Year:
2020
Lend me a word
I put signs up around the Bay Area primarily in places I considered interstitial or programmatically empty: bus stops, parking garage elevators, my apartment trash room, a bank of mailboxes, the side of a parking meter. The below poems, explorations, and monotypes contain words harvested from the text of strangers.
I continued to receive texts for several months and accumulated over 300 words in 10 languages. No one ever provided their names, although some offered explanations of their choices. There is no way to know where each person encountered my call, or how each word appeared for them.

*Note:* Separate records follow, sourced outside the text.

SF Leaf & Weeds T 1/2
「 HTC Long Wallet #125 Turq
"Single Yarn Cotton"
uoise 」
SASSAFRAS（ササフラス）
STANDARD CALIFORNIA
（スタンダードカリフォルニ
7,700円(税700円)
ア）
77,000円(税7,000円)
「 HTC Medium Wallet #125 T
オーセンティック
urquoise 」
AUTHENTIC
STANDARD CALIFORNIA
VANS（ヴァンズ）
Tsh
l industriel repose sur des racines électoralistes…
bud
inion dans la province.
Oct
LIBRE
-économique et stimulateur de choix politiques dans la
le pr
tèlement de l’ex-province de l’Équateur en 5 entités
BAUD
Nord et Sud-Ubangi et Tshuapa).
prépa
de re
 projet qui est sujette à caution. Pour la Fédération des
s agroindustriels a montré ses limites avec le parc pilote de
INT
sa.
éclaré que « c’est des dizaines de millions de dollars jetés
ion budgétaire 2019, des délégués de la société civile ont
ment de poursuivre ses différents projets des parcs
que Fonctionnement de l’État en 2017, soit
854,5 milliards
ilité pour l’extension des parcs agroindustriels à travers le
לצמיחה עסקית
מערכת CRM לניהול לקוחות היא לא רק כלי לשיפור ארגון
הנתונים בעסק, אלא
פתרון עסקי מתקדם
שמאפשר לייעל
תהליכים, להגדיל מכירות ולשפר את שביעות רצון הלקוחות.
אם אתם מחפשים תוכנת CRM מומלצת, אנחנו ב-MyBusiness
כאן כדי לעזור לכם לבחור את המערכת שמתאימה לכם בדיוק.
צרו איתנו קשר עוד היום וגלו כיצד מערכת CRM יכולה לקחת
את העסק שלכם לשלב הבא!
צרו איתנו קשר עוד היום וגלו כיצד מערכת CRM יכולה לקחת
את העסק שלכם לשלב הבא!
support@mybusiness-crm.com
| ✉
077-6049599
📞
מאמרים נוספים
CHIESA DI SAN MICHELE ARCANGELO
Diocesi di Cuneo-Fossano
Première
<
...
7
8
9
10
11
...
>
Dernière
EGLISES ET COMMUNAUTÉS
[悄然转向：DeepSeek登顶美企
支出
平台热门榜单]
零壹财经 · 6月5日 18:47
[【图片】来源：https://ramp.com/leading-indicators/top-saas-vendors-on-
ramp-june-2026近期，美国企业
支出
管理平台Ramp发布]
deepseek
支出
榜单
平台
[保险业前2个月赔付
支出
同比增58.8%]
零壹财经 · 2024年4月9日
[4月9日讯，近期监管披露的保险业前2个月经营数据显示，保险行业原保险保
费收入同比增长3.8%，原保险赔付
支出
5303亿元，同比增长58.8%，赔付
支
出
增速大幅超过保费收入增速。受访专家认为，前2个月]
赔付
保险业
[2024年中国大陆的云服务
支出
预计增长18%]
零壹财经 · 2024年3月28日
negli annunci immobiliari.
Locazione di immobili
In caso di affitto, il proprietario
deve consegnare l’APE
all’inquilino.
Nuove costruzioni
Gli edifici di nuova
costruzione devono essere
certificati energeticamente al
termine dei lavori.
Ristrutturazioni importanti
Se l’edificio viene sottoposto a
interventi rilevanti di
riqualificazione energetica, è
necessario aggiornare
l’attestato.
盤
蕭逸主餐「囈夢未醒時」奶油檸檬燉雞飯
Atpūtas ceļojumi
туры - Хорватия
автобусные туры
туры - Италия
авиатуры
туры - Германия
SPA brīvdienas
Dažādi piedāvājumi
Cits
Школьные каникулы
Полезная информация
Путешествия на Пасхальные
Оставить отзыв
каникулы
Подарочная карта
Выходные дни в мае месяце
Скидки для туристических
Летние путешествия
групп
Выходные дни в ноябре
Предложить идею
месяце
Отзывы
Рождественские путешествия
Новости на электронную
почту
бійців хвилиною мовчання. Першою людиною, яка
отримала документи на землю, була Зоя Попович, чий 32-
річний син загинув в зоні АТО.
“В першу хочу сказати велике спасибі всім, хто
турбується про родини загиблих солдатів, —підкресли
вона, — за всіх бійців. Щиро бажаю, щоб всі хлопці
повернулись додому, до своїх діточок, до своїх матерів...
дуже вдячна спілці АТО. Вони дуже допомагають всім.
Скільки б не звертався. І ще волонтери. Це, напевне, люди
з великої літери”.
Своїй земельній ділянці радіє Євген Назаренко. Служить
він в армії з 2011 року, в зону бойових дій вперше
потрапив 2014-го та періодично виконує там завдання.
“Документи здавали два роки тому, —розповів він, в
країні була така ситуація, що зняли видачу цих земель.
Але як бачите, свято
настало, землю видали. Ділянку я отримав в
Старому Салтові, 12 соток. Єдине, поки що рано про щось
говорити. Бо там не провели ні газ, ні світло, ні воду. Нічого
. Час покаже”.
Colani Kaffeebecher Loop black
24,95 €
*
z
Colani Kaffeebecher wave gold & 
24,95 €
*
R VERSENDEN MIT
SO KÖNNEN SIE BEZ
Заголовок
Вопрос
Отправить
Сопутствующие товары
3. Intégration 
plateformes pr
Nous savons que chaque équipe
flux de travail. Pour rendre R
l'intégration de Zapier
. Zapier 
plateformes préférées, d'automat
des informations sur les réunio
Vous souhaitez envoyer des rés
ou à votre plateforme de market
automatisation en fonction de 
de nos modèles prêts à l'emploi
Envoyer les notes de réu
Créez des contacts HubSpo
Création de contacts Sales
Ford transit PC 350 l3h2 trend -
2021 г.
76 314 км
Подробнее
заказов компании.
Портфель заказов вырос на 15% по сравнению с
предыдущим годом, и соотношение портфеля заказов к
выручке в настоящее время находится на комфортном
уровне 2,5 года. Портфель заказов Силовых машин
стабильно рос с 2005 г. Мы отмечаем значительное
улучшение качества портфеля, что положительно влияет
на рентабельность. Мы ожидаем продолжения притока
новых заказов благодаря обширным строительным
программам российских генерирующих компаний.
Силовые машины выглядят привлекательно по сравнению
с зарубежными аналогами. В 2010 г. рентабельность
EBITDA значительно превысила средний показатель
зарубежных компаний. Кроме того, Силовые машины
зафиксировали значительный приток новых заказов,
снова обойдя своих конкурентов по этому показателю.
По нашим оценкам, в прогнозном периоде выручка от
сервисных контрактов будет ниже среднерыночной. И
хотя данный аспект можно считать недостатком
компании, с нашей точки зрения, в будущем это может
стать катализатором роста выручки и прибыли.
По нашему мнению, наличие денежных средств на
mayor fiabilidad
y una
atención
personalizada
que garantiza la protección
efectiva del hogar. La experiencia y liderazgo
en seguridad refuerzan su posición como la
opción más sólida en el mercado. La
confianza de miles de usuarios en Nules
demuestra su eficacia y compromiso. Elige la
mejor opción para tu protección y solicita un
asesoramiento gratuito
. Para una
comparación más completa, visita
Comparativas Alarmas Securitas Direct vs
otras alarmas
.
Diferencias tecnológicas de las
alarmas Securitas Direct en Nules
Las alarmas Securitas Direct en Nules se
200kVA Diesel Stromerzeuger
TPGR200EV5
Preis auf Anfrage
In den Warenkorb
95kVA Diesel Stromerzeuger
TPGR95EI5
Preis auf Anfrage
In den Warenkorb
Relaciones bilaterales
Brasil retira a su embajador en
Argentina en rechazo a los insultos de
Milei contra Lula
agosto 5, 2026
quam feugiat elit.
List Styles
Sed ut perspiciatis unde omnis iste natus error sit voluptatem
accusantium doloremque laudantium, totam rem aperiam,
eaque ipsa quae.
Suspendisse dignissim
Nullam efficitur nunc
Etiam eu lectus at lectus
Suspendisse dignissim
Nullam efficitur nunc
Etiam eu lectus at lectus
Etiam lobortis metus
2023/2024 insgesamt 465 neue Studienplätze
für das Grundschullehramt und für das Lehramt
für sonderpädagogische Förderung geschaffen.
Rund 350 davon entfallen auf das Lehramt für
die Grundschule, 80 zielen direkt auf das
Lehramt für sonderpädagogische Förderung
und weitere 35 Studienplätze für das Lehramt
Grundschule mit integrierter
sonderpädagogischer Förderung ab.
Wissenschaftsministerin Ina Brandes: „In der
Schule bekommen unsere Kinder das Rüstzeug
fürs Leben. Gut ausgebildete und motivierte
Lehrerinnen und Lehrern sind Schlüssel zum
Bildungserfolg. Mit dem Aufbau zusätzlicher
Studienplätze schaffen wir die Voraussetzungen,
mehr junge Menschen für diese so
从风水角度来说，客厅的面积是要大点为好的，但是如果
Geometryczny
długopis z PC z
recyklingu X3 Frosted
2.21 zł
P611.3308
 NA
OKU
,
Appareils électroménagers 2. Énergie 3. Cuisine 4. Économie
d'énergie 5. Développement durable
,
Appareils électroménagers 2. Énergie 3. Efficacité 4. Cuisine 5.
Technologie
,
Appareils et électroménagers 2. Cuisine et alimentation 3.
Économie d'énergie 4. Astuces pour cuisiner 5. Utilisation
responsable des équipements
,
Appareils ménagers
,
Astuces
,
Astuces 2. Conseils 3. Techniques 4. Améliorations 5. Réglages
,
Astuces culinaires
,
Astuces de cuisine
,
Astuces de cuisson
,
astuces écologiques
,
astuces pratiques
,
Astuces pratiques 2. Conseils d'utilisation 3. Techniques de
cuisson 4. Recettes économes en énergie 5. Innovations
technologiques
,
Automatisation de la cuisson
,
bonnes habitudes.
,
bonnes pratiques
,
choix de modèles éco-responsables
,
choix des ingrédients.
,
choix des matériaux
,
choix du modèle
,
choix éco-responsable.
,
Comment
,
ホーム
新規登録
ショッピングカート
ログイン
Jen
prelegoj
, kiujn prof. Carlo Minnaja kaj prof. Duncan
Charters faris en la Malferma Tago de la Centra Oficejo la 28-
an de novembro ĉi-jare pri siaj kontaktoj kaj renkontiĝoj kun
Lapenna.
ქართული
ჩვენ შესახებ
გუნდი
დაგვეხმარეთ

I rearranged them to create small poems: free verse, mesostic, haiku and concrete, but I felt they needed something more physical that acknowledged the process.
The final monotypes serve as as location-less excavations; tablets unearthed from a collective mind, waiting to be rearranged and reinterpreted, and in conversation with the cellular format of the spreadsheet populated by the words. This process created a sort of inverse dérive, where the unplanned journey is not taken by the artist, but the final work of art. Each word carries the illegible data of time and place. As in poetry, the space between each is as important as its meaning. This physical origin, however, is only known to me as a network of hubs, unmappaple to each point. The circuitous journey of each word to paper— flyer, text, spreadsheet, stencil, plate, paper—mirrors the distance from letterform to referent. I am interested in this push and pull of meanings and locations, particularly as related to the idea of “non-place” and the function of instructions in our everyday lives.